Voorbeelden van mogelijke afwijkingen van de bouwregels zijn de een lagere maximale dakhelling (bijvoorbeeld plat dak) en het bouwen van een hoofdgebouw achter de aangeduide rooilijn, tot een maximum van 5,00 meter.

Een voorbeeld van een mogelijke afwijking van de gebruiksregels is het gebruik van een vrijstaand bijgebouw als woning voor maximaal één huishouden, waarbij aangetoond is dat er sprake is van zorgbehoefte die tijdelijk van aard is.

Hierdoor is het mogelijk om, door toepassing van een relatief korte planologische procedure, ruimte te bieden aan nieuwe ontwikkelingen op de gronden of in de gebouwen in deze bestemming.

2.16.2 Uitgangspunten van de regeling

Uitgangspunten huidige situatie

  • De functie van de hoofdgebouwen (woonhuizen) is wonen en deze blijft behouden.
  • Aan-huis-verbonden beroep is mogelijk in de woonhuizen, maar is ondergeschikt.

=== Getoonde items ===

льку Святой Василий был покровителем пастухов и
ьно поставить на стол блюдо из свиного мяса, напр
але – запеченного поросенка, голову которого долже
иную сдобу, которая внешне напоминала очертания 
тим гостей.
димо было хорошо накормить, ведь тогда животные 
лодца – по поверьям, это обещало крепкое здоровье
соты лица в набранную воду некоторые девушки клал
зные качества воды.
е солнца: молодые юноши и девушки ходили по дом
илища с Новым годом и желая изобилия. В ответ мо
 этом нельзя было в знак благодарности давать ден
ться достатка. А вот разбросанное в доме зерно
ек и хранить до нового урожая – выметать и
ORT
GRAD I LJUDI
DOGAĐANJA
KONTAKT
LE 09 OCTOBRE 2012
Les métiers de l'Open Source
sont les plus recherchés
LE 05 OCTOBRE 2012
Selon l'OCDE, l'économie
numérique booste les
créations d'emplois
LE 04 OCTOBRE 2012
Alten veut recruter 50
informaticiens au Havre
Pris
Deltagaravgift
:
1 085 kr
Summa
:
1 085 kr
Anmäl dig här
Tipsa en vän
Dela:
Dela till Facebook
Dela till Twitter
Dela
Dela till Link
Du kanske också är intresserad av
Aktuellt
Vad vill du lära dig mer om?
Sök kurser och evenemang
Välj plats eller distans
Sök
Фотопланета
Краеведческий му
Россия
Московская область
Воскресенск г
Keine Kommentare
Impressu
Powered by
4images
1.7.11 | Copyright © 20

--

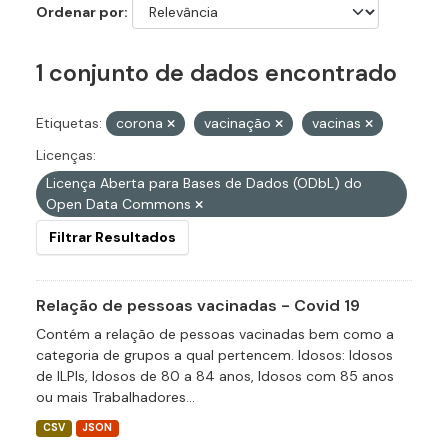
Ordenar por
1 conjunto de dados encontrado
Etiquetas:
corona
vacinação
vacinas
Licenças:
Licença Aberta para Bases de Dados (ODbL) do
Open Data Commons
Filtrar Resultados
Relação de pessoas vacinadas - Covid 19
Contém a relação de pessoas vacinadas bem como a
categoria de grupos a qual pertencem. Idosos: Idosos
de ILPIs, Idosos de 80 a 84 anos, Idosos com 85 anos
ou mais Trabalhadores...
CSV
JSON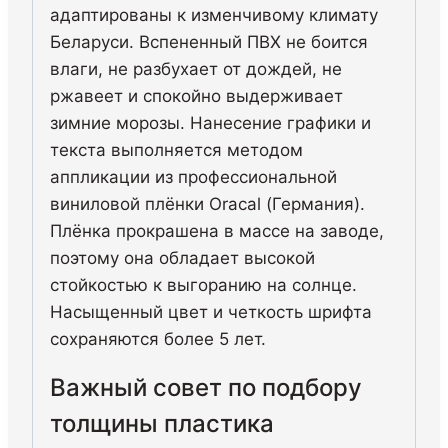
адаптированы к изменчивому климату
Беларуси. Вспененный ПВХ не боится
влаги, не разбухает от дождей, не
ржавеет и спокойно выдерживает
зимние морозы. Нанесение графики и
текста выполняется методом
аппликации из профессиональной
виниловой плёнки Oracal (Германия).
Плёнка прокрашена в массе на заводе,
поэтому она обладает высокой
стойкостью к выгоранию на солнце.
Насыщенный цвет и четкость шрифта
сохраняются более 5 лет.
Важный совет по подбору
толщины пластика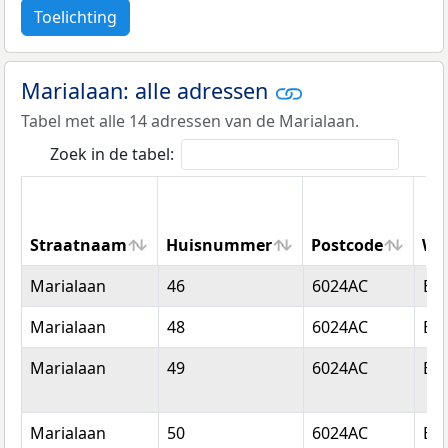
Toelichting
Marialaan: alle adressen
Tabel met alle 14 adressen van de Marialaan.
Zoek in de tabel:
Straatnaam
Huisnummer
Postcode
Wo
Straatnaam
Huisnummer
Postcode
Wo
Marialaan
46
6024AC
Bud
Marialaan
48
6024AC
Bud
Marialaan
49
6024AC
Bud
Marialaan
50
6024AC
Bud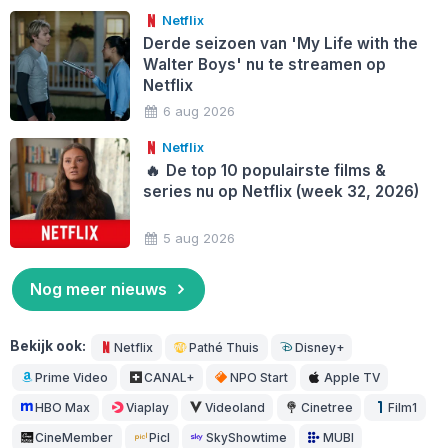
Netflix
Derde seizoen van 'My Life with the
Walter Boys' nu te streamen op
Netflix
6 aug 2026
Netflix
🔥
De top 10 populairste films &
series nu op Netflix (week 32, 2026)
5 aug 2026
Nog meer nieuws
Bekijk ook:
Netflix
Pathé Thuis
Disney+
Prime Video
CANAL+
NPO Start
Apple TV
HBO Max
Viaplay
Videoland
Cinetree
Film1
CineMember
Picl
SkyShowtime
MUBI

=== Verplichte opdrachten ===
1) Voor hoeveel huishoudens mag een vrijstaand bijgebouw volgens de oefentekst maximaal als woning worden gebruikt?
2) Kopieer uit de oefentekst het stuk dat begint bij de woorden "Hierdoor is het" en stop na "maar is ondergeschikt.".

=== Antwoordenlijst ===
1) Voor maximaal één huishouden.

2)
Hierdoor is het mogelijk om, door toepassing van een relatief korte planologische procedure, ruimte te bieden aan nieuwe ontwikkelingen op de gronden of in de gebouwen in deze bestemming.

2.16.2 Uitgangspunten van de regeling

Uitgangspunten huidige situatie

  • De functie van de hoofdgebouwen (woonhuizen) is wonen en deze blijft behouden.
  • Aan-huis-verbonden beroep is mogelijk in de woonhuizen, maar is ondergeschikt.